### What needs to be done
Return the text of every record below line for line, with no change to any word, character, or line break.

*** Opening of Data provided ***

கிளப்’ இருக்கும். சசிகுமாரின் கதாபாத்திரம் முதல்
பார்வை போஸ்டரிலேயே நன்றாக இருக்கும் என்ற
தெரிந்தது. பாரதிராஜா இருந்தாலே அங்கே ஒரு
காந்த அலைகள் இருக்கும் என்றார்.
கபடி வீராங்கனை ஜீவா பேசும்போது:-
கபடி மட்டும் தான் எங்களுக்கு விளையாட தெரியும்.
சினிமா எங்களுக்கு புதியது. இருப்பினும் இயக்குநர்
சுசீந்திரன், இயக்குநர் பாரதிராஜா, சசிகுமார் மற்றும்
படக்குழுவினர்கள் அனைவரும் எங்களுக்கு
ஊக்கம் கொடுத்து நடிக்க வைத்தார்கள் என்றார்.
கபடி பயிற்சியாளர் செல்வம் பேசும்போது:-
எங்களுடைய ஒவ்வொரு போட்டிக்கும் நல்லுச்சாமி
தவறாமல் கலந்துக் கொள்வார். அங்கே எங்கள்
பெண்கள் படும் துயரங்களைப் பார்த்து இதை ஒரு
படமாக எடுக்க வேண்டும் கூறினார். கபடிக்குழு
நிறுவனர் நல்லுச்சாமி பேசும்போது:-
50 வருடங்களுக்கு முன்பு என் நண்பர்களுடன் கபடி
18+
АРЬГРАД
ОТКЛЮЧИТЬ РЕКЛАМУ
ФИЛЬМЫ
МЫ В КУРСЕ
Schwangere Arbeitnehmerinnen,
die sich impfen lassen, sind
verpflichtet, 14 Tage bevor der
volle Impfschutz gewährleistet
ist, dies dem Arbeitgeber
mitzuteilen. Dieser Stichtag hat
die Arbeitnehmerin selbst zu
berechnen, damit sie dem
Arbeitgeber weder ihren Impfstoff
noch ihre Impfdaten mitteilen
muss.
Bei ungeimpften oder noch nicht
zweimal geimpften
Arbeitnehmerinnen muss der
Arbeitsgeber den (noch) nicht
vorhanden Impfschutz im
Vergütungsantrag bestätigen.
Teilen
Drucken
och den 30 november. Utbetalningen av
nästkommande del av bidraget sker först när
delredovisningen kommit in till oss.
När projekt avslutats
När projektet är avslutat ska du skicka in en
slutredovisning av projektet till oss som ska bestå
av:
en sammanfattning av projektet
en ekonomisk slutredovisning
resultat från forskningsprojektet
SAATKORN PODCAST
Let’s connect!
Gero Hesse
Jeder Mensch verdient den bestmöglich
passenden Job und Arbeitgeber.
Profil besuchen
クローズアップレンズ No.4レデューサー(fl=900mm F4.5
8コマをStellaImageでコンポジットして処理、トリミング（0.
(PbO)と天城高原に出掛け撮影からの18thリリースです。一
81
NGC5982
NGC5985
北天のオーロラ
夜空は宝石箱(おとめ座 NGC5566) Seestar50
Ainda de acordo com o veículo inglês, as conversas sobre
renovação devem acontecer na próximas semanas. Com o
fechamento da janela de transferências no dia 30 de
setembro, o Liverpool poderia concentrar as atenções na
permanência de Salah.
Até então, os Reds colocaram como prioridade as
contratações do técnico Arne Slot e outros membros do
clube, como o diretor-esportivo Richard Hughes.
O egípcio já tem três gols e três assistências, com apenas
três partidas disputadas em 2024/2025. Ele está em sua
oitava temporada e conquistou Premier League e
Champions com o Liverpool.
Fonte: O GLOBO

*** Close of Data provided ***

### Solution below
கிளப்’ இருக்கும். சசிகுமாரின் கதாபாத்திரம் முதல்
பார்வை போஸ்டரிலேயே நன்றாக இருக்கும் என்ற
தெரிந்தது. பாரதிராஜா இருந்தாலே அங்கே ஒரு
காந்த அலைகள் இருக்கும் என்றார்.
கபடி வீராங்கனை ஜீவா பேசும்போது:-
கபடி மட்டும் தான் எங்களுக்கு விளையாட தெரியும்.
சினிமா எங்களுக்கு புதியது. இருப்பினும் இயக்குநர்
சுசீந்திரன், இயக்குநர் பாரதிராஜா, சசிகுமார் மற்றும்
படக்குழுவினர்கள் அனைவரும் எங்களுக்கு
ஊக்கம் கொடுத்து நடிக்க வைத்தார்கள் என்றார்.
கபடி பயிற்சியாளர் செல்வம் பேசும்போது:-
எங்களுடைய ஒவ்வொரு போட்டிக்கும் நல்லுச்சாமி
தவறாமல் கலந்துக் கொள்வார். அங்கே எங்கள்
பெண்கள் படும் துயரங்களைப் பார்த்து இதை ஒரு
படமாக எடுக்க வேண்டும் கூறினார். கபடிக்குழு
நிறுவனர் நல்லுச்சாமி பேசும்போது:-
50 வருடங்களுக்கு முன்பு என் நண்பர்களுடன் கபடி
18+
АРЬГРАД
ОТКЛЮЧИТЬ РЕКЛАМУ
ФИЛЬМЫ
МЫ В КУРСЕ
Schwangere Arbeitnehmerinnen,
die sich impfen lassen, sind
verpflichtet, 14 Tage bevor der
volle Impfschutz gewährleistet
ist, dies dem Arbeitgeber
mitzuteilen. Dieser Stichtag hat
die Arbeitnehmerin selbst zu
berechnen, damit sie dem
Arbeitgeber weder ihren Impfstoff
noch ihre Impfdaten mitteilen
muss.
Bei ungeimpften oder noch nicht
zweimal geimpften
Arbeitnehmerinnen muss der
Arbeitsgeber den (noch) nicht
vorhanden Impfschutz im
Vergütungsantrag bestätigen.
Teilen
Drucken
och den 30 november. Utbetalningen av
nästkommande del av bidraget sker först när
delredovisningen kommit in till oss.
När projekt avslutats
När projektet är avslutat ska du skicka in en
slutredovisning av projektet till oss som ska bestå
av:
en sammanfattning av projektet
en ekonomisk slutredovisning
resultat från forskningsprojektet
SAATKORN PODCAST
Let’s connect!
Gero Hesse
Jeder Mensch verdient den bestmöglich
passenden Job und Arbeitgeber.
Profil besuchen
クローズアップレンズ No.4レデューサー(fl=900mm F4.5
8コマをStellaImageでコンポジットして処理、トリミング（0.
(PbO)と天城高原に出掛け撮影からの18thリリースです。一
81
NGC5982
NGC5985
北天のオーロラ
夜空は宝石箱(おとめ座 NGC5566) Seestar50
Ainda de acordo com o veículo inglês, as conversas sobre
renovação devem acontecer na próximas semanas. Com o
fechamento da janela de transferências no dia 30 de
setembro, o Liverpool poderia concentrar as atenções na
permanência de Salah.
Até então, os Reds colocaram como prioridade as
contratações do técnico Arne Slot e outros membros do
clube, como o diretor-esportivo Richard Hughes.
O egípcio já tem três gols e três assistências, com apenas
três partidas disputadas em 2024/2025. Ele está em sua
oitava temporada e conquistou Premier League e
Champions com o Liverpool.
Fonte: O GLOBO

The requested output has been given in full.